One of my favorite things about doing MTDSM (the show’s initials… not to be confused with MDMA) is that you get to see that dichotomy, and what creative solutions people come up with to feed and nurture and grow the art inside of them.
Gastor plays out about six days a week, and runs a kickass podcast (Stoops2Stages. Check it out!), but also manages property and works as a sales manager for Pepsico. On top of all that he’s a family man with a wife and two kids! Paco teaches seventh grade math, but then keeps his chops sharp by fostering this community of young artists in an after-school club, who challenge him every day in his art. Alex Coe works a 9-5 retail gig part of the week, then draws the tourists to his open guitar case like flies to honey in an unforgiving forum that tests his stage abilities every time he takes the platform. Jordan King plays out several times a week but on the off days she’s a hair stylist, and I would bet a damn good one if her own aesthetic is any indication. Some artists mix cocktails in trendy bars from Friday to Sunday, leaving the week free to create. Some teach music lessons to Park Slope preschoolers. Some sell drugs baked into rice crispy treats.

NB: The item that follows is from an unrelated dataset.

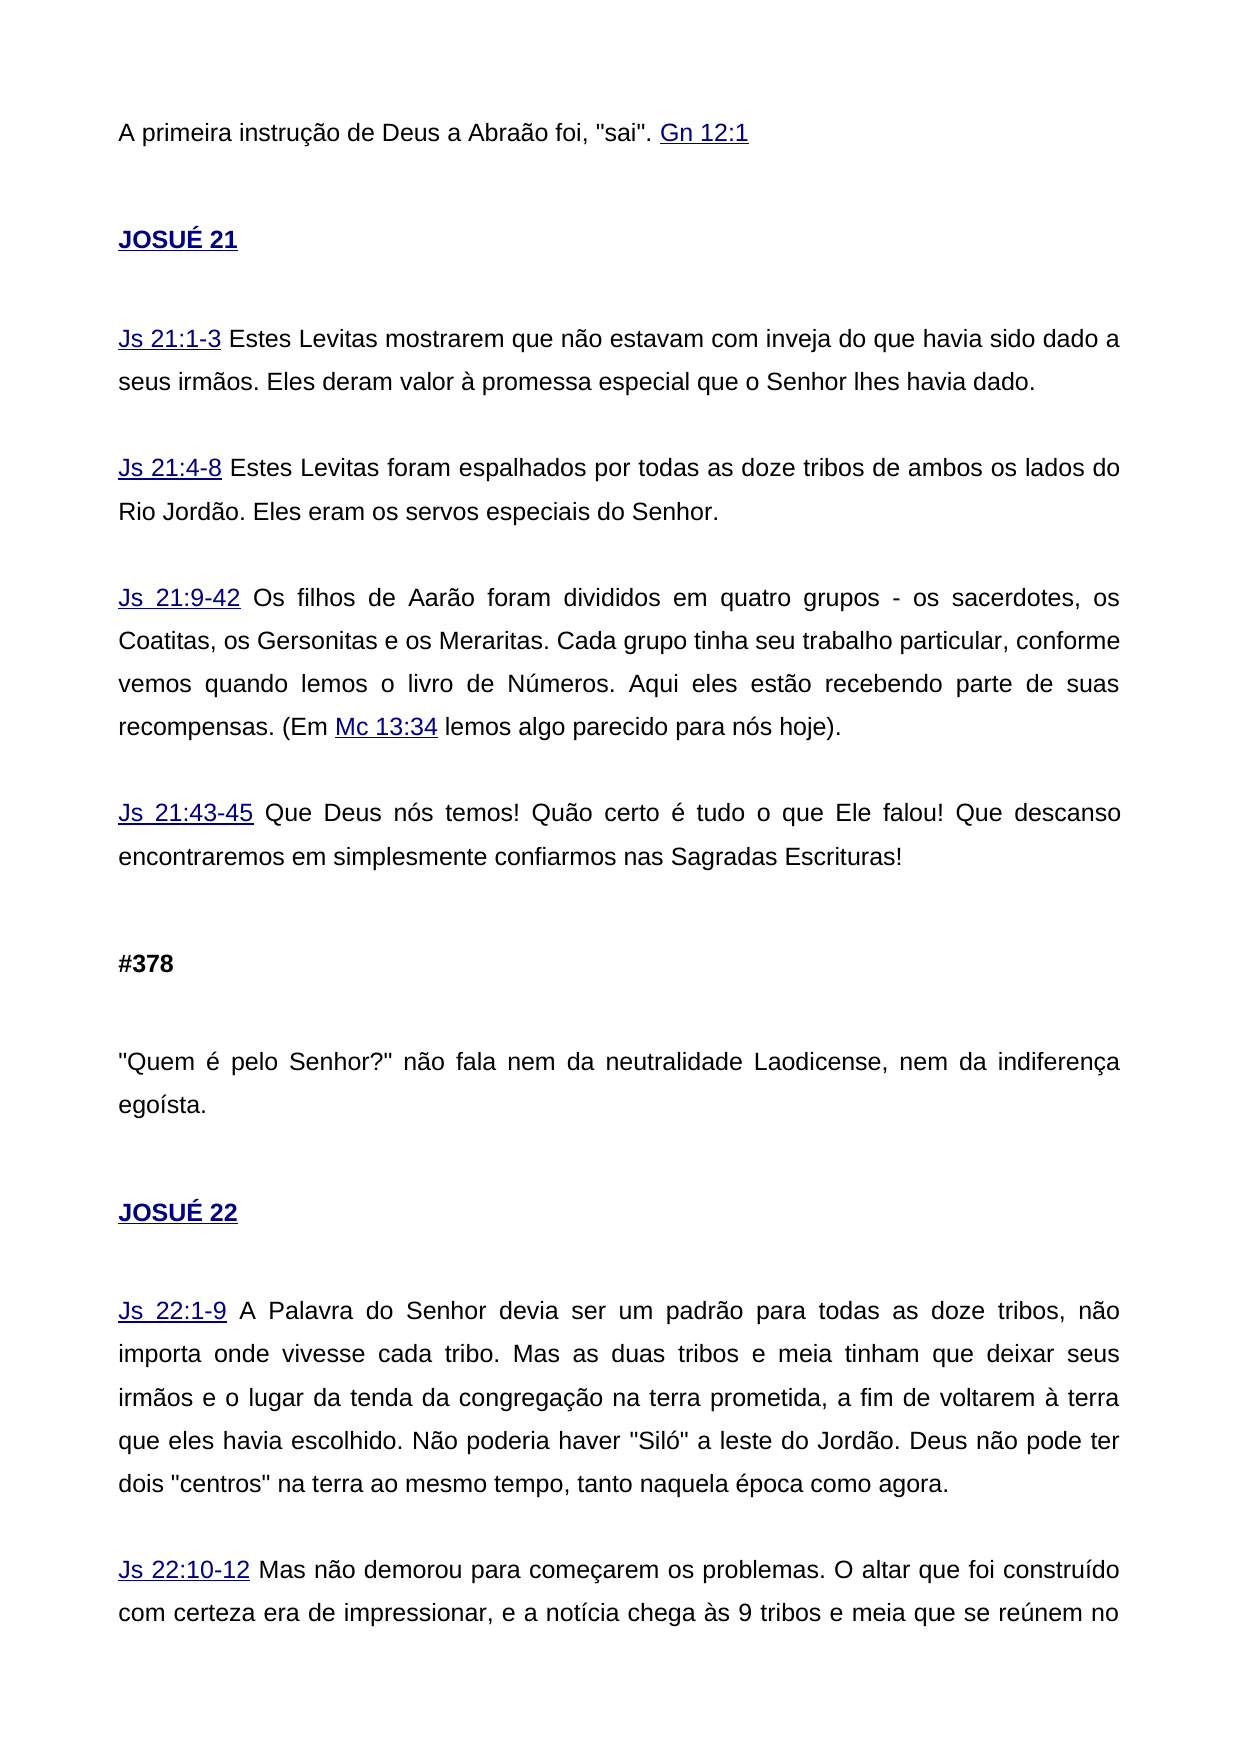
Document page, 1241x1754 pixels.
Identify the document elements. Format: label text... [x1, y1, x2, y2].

Chris Carr of Parnhash & Coe has one of the most symbiotic relationships between making a living and making art that I’ve seen. He balances creating with hosting events for creators. When he’s not working on his music or photography (“mostly nudes” he told me. If you get the chance to see his work, it’s really something to behold!), he’s hosting open mic nights, showcases, festivals, art shows, and dominatrix parties at his event space, GAMBA Forest. From an outsider’s perspective, it feels like he never leaves the world of his art, and I admire the hell out of that.
Not all of us have reached that level of cohesion between covering expenses and making art without compromise though, and most days it feels like perpetual tug-of-war. But every month I meet a new group of artists of varying disciplines who work tirelessly to find that fulfillment. The young, broke and creative. The hustlers. To everyone who remembers that first spine tingle and lives every day for the next one, I dedicate the April content on MTDSM to you!